→ **EXERCISE DETAILS**
Reproduce verbatim the lines of the items below, from the line containing "collection date: 1899-06-20" through the line containing "locality: Prov. Arce.", both inclusive, and output no other lines.

→ **RECORDS FOR THE EXERCISE**
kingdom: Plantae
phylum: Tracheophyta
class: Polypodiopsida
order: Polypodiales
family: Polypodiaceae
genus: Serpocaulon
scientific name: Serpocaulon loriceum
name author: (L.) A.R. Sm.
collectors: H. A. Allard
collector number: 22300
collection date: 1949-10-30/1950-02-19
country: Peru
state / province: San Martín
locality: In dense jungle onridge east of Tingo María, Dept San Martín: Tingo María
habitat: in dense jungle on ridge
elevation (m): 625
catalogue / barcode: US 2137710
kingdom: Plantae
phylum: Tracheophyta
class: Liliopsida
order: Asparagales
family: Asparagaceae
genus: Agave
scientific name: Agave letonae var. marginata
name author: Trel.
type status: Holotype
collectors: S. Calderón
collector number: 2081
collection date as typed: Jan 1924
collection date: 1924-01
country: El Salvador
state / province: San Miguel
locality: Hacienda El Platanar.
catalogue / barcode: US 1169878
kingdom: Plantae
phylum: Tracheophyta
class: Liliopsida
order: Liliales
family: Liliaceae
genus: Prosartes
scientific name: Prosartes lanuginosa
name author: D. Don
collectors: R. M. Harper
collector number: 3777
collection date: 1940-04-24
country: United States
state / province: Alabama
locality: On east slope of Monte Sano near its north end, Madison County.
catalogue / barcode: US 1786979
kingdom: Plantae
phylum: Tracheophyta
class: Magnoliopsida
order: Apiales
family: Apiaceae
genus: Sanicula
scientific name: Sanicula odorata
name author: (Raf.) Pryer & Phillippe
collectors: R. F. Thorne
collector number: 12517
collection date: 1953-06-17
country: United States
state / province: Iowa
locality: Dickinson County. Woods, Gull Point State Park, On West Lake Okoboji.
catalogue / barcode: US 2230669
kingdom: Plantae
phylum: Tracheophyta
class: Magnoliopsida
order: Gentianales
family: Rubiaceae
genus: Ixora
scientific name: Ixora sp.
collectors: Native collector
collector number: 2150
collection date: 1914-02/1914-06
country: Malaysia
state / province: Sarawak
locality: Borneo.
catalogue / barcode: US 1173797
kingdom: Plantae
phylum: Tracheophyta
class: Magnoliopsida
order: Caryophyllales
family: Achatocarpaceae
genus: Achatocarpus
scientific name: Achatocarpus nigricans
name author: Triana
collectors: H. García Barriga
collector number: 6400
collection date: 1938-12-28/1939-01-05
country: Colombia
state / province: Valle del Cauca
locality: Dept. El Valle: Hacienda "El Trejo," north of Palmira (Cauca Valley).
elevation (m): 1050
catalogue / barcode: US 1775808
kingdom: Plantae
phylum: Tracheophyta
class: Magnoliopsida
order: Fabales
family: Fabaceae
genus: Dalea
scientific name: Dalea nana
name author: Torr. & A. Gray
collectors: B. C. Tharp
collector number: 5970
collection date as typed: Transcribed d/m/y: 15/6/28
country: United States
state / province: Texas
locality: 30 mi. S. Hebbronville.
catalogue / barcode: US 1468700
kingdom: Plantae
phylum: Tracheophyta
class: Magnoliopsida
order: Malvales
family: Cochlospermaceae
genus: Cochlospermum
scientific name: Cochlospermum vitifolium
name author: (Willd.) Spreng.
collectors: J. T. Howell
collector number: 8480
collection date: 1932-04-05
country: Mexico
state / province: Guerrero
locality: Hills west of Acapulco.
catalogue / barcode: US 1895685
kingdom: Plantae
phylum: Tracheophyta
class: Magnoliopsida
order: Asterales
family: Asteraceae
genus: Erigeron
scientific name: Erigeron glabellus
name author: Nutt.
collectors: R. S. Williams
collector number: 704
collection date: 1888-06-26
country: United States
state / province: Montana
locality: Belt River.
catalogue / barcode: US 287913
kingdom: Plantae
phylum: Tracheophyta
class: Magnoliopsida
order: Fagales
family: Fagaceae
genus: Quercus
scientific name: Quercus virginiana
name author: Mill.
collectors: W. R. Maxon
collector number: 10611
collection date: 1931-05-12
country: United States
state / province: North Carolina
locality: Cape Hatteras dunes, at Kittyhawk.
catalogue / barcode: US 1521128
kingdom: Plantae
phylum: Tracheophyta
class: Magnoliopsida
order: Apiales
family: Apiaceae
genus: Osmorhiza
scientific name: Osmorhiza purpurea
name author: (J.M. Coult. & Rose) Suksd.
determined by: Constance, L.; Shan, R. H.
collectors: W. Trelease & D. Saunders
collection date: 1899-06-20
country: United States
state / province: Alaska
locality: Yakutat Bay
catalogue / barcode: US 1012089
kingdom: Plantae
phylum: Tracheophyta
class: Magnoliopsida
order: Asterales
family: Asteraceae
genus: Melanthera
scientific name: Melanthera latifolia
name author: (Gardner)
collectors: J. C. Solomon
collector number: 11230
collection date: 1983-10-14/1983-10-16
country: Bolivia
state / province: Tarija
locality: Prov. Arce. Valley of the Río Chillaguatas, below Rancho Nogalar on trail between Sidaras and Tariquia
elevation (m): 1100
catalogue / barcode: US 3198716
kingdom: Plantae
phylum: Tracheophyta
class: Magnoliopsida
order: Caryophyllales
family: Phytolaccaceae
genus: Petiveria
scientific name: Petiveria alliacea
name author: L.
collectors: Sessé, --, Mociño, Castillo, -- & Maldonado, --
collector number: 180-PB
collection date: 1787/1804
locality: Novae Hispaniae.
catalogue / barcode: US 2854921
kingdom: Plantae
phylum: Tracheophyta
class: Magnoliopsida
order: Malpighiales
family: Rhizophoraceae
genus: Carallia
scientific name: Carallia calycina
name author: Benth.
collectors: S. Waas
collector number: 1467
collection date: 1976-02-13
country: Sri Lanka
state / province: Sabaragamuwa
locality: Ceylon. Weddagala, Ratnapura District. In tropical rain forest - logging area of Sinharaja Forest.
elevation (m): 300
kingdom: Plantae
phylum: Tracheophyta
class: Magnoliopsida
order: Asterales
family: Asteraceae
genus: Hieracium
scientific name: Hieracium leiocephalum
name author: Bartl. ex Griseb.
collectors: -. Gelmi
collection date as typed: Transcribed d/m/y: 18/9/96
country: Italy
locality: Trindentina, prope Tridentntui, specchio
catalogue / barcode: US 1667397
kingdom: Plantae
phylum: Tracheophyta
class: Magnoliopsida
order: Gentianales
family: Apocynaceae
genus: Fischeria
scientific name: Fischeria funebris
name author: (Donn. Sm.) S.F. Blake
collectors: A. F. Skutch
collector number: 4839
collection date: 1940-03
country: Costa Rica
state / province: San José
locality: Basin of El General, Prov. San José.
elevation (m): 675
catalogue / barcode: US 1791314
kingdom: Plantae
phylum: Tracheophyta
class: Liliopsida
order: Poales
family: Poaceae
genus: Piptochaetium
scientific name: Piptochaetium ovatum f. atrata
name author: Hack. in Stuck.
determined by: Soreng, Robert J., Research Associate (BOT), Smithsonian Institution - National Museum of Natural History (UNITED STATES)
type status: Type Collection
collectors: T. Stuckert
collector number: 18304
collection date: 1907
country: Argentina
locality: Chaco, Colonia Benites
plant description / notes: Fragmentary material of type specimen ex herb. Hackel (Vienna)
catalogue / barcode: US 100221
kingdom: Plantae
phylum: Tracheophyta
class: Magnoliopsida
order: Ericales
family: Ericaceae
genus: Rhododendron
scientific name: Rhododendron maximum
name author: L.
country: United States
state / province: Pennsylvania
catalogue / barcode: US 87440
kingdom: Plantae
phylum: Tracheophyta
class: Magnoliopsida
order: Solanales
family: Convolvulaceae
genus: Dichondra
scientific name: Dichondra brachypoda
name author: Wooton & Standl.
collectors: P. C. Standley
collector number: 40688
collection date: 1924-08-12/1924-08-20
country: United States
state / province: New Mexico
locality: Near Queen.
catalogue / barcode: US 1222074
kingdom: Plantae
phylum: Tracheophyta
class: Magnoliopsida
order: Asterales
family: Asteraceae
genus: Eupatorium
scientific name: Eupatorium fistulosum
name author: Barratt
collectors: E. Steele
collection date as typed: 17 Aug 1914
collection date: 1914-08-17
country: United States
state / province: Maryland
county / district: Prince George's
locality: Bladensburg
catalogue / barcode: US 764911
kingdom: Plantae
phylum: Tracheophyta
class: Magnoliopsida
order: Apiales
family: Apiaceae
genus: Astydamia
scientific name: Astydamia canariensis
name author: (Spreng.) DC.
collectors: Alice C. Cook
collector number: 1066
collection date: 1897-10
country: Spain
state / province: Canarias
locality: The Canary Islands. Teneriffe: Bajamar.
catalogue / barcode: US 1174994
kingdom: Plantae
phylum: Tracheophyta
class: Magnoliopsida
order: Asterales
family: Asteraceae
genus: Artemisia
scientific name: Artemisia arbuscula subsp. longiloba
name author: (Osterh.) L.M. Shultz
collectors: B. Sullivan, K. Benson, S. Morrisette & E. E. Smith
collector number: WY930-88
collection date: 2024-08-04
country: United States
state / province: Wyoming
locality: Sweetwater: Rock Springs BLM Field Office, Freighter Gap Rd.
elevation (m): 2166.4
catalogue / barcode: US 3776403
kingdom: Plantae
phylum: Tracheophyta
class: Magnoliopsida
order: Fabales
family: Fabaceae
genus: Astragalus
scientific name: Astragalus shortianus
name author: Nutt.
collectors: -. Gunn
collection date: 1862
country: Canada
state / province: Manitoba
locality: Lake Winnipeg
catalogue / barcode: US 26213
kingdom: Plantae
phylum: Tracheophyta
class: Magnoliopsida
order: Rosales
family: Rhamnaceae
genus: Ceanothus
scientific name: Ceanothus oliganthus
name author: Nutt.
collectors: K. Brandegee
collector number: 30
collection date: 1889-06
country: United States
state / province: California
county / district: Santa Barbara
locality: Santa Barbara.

→ **PROBLEM SOLUTION**
collection date: 1899-06-20
country: United States
state / province: Alaska
locality: Yakutat Bay
catalogue / barcode: US 1012089
kingdom: Plantae
phylum: Tracheophyta
class: Magnoliopsida
order: Asterales
family: Asteraceae
genus: Melanthera
scientific name: Melanthera latifolia
name author: (Gardner)
collectors: J. C. Solomon
collector number: 11230
collection date: 1983-10-14/1983-10-16
country: Bolivia
state / province: Tarija
locality: Prov. Arce. Valley of the Río Chillaguatas, below Rancho Nogalar on trail between Sidaras and Tariquia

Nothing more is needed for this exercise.